◆ EXERCISE INSTRUCTIONS ◆
How many lines in the records below contain "container"? Reply with the number alone.

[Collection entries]
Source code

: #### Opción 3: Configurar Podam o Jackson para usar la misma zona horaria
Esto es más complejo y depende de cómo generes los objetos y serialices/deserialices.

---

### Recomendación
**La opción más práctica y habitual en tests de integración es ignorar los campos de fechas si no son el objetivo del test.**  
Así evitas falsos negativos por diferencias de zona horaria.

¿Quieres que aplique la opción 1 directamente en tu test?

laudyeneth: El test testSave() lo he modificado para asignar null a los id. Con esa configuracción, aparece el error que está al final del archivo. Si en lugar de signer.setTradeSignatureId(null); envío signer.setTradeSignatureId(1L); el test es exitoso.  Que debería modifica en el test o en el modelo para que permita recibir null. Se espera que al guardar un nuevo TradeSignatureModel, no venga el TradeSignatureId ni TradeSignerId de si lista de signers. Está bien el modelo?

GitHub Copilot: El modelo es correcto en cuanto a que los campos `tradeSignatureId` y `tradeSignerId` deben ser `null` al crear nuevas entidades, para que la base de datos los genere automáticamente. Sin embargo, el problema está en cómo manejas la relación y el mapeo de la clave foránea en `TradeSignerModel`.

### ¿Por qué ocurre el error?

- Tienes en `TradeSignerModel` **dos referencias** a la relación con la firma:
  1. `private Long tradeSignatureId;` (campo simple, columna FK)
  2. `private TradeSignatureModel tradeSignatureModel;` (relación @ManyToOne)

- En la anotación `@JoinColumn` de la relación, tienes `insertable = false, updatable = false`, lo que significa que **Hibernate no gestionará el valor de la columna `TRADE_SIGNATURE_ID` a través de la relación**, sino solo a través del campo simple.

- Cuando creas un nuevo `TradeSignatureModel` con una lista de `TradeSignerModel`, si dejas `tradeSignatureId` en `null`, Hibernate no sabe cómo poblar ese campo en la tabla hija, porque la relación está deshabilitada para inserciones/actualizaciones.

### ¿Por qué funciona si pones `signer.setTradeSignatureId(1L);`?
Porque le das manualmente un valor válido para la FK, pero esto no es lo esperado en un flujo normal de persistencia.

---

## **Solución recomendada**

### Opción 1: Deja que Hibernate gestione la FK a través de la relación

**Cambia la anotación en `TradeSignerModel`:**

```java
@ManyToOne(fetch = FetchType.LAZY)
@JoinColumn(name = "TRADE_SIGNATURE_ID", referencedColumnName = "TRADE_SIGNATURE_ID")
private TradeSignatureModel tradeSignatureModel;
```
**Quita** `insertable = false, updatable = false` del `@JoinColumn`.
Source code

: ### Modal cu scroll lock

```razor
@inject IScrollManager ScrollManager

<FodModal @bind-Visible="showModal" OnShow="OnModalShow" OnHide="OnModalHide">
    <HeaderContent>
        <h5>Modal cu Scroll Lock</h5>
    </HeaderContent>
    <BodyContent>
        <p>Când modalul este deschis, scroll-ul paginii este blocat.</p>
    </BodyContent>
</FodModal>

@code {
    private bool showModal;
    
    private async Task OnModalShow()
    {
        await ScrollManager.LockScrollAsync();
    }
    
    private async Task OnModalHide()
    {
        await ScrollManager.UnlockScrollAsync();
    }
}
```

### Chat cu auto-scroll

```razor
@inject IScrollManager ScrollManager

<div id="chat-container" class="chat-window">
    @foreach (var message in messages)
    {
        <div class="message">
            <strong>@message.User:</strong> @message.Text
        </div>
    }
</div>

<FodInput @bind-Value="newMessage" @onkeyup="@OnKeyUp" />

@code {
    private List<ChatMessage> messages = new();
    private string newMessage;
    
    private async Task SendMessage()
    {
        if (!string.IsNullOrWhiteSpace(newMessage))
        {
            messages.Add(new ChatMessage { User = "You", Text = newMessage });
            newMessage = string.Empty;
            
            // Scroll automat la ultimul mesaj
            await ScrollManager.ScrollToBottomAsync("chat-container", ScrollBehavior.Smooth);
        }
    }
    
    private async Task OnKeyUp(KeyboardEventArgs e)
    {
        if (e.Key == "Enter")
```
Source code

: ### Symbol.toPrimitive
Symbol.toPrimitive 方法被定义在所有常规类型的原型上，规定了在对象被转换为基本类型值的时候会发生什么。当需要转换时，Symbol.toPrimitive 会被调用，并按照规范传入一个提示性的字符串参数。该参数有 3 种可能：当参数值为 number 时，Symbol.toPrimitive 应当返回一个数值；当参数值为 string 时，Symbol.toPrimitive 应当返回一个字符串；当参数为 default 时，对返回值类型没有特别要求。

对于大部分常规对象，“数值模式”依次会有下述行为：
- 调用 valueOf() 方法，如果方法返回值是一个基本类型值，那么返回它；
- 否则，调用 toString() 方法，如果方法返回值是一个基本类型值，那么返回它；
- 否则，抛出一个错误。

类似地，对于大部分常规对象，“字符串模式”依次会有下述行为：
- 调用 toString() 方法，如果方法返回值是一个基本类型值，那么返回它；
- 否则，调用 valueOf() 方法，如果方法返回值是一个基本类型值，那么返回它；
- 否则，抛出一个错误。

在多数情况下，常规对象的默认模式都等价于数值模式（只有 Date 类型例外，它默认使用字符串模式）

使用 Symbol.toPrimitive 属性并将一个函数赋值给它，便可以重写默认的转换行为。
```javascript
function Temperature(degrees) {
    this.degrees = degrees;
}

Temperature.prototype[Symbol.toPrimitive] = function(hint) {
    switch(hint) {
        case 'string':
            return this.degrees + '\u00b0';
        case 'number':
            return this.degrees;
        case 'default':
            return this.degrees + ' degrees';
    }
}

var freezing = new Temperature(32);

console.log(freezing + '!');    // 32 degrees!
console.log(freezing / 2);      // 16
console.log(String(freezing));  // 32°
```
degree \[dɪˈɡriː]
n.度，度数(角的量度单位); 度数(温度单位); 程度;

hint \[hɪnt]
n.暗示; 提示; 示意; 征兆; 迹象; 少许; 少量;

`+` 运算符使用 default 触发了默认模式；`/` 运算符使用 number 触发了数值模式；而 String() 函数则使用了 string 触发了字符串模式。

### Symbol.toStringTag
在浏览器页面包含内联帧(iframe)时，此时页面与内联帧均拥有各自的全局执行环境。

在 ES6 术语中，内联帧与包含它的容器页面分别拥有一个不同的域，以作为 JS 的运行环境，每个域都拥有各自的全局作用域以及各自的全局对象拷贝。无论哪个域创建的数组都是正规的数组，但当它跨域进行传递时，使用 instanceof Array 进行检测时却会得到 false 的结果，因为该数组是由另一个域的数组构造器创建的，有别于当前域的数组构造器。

◆ TASK RESULT ◆
2